◆ Required work ◆
Give the data again exactly, stopping after the "SlotID =$CARD.SLOTID" line.

◆ Entries supplied ◆

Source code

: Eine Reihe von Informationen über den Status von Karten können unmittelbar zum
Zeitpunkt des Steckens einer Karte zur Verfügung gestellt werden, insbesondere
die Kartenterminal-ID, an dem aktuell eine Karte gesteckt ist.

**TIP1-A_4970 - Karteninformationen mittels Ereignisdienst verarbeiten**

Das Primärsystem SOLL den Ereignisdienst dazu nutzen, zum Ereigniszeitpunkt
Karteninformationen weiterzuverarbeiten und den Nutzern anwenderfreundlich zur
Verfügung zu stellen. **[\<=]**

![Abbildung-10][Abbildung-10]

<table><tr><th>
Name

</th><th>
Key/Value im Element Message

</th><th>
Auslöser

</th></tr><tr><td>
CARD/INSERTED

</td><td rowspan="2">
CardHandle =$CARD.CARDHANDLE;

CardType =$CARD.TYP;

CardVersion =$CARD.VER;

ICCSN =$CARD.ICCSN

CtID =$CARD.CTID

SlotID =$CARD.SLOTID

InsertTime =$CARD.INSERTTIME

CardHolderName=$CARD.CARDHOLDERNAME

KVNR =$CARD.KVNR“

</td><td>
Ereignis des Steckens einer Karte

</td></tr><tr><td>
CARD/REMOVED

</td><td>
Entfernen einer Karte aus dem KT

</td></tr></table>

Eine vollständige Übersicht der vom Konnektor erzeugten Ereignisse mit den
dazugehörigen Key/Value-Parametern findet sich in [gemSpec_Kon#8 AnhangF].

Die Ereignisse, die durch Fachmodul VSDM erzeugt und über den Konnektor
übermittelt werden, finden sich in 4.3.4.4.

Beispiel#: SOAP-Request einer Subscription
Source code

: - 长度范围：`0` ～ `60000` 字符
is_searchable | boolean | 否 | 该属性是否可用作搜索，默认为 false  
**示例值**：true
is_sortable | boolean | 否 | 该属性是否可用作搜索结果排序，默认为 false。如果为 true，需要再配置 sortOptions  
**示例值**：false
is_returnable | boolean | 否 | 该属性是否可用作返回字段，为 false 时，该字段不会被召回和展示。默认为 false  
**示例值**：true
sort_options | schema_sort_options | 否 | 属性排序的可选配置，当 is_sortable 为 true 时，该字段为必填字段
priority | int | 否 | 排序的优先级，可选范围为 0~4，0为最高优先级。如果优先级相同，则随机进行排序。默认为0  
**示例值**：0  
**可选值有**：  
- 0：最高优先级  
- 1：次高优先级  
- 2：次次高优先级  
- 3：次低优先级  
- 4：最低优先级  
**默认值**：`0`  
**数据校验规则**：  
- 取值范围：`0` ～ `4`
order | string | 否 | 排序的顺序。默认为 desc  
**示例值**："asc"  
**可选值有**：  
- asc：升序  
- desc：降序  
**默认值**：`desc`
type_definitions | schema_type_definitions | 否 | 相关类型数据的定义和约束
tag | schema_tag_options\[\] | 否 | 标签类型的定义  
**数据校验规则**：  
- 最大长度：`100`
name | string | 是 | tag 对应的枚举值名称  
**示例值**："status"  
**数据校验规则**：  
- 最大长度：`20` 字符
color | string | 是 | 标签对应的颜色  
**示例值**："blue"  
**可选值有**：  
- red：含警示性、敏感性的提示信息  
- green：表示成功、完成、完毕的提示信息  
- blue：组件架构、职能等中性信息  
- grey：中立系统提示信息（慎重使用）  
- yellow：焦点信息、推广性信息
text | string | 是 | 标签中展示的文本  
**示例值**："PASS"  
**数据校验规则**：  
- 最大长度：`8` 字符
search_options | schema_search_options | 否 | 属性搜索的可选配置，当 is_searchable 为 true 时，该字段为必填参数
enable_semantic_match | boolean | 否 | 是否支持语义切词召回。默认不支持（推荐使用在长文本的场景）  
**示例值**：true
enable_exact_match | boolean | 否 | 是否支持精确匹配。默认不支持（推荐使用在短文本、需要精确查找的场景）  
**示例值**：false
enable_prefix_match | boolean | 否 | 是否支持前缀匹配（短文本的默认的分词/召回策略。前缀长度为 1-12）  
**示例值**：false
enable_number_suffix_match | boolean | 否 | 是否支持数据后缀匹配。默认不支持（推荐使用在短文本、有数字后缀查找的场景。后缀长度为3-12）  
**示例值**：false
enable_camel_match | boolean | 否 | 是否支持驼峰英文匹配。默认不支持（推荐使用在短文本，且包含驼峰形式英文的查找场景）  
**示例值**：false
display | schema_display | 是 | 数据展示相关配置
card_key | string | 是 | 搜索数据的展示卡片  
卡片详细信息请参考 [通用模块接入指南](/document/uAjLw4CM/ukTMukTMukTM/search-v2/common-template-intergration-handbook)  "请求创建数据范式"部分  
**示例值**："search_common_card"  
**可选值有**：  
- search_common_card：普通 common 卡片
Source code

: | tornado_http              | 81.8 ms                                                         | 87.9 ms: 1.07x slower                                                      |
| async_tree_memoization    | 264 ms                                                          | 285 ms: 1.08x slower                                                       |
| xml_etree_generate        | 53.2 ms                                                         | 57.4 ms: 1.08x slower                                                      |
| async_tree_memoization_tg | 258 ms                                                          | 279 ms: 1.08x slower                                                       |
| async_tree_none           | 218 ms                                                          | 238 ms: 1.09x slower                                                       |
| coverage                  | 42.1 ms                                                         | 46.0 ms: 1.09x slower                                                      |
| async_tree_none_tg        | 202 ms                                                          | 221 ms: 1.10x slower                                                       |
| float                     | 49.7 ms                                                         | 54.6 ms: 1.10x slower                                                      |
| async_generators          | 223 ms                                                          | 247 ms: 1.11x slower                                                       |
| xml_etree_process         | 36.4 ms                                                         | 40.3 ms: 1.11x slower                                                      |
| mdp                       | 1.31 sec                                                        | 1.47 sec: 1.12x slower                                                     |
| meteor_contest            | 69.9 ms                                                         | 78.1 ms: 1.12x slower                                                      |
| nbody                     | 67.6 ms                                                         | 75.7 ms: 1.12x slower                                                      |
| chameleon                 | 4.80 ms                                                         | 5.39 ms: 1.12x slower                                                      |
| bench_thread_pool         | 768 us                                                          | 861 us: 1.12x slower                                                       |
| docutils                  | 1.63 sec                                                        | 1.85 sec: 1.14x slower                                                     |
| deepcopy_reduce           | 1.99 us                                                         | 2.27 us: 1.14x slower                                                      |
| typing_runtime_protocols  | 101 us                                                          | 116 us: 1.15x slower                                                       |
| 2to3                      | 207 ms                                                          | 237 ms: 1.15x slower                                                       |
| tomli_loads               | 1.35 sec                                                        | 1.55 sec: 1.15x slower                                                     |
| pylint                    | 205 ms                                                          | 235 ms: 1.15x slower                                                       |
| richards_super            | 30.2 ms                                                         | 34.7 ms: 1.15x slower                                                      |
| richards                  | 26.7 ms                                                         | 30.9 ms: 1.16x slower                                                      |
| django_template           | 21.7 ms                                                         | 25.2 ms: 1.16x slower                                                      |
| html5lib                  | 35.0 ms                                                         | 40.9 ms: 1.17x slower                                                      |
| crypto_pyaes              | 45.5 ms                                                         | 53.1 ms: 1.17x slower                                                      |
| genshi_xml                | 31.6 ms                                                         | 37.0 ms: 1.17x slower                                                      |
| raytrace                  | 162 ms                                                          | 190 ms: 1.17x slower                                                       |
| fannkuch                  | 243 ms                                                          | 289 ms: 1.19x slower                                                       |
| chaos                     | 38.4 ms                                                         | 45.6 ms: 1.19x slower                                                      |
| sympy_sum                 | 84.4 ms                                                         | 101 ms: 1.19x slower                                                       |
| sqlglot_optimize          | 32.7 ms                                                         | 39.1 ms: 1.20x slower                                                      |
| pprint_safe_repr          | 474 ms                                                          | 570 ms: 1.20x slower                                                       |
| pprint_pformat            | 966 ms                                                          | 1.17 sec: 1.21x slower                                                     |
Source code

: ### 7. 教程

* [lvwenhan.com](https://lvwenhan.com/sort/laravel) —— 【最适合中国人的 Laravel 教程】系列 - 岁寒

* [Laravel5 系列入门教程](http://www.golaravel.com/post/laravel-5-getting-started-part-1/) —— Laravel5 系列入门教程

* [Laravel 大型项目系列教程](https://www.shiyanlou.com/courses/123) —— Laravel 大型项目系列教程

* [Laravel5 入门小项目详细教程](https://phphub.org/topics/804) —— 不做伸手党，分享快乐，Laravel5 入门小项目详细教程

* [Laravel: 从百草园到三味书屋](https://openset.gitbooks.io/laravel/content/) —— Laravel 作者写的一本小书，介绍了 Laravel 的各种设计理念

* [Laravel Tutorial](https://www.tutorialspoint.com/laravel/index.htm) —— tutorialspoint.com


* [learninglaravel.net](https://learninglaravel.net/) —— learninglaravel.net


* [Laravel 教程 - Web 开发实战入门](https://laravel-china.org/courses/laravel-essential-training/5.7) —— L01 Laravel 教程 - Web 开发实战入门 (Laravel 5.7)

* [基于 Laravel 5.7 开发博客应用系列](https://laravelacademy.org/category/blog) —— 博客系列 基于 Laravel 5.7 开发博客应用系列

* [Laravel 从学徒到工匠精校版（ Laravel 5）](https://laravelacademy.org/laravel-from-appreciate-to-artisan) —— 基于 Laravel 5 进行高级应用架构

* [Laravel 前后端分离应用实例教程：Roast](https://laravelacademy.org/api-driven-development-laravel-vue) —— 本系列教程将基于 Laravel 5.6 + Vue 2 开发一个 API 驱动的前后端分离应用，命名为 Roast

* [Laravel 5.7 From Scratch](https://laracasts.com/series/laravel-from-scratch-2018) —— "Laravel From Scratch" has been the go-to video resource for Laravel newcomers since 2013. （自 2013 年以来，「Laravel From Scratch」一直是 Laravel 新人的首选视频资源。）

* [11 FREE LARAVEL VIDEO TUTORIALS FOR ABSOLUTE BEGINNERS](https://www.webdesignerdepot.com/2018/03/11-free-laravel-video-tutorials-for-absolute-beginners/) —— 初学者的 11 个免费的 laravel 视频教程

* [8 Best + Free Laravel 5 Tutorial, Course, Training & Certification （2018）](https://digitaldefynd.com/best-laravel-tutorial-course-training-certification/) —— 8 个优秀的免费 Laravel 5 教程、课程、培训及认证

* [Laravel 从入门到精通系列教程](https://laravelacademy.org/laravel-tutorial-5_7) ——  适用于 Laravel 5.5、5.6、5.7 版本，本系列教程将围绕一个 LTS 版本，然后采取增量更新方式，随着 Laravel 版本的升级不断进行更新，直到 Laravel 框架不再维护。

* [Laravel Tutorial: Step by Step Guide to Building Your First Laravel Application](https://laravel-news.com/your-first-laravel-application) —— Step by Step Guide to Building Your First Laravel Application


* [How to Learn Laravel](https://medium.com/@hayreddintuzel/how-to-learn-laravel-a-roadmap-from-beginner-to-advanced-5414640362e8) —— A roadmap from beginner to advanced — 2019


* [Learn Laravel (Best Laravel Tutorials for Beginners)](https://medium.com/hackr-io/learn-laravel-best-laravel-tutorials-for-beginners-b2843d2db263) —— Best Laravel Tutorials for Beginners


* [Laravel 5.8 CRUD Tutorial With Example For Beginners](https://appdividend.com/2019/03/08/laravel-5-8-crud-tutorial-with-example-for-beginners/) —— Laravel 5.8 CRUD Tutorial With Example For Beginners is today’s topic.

◆ Answer to this problem ◆
Source code

: Eine Reihe von Informationen über den Status von Karten können unmittelbar zum
Zeitpunkt des Steckens einer Karte zur Verfügung gestellt werden, insbesondere
die Kartenterminal-ID, an dem aktuell eine Karte gesteckt ist.

**TIP1-A_4970 - Karteninformationen mittels Ereignisdienst verarbeiten**

Das Primärsystem SOLL den Ereignisdienst dazu nutzen, zum Ereigniszeitpunkt
Karteninformationen weiterzuverarbeiten und den Nutzern anwenderfreundlich zur
Verfügung zu stellen. **[\<=]**

![Abbildung-10][Abbildung-10]

<table><tr><th>
Name

</th><th>
Key/Value im Element Message

</th><th>
Auslöser

</th></tr><tr><td>
CARD/INSERTED

</td><td rowspan="2">
CardHandle =$CARD.CARDHANDLE;

CardType =$CARD.TYP;

CardVersion =$CARD.VER;

ICCSN =$CARD.ICCSN

CtID =$CARD.CTID

SlotID =$CARD.SLOTID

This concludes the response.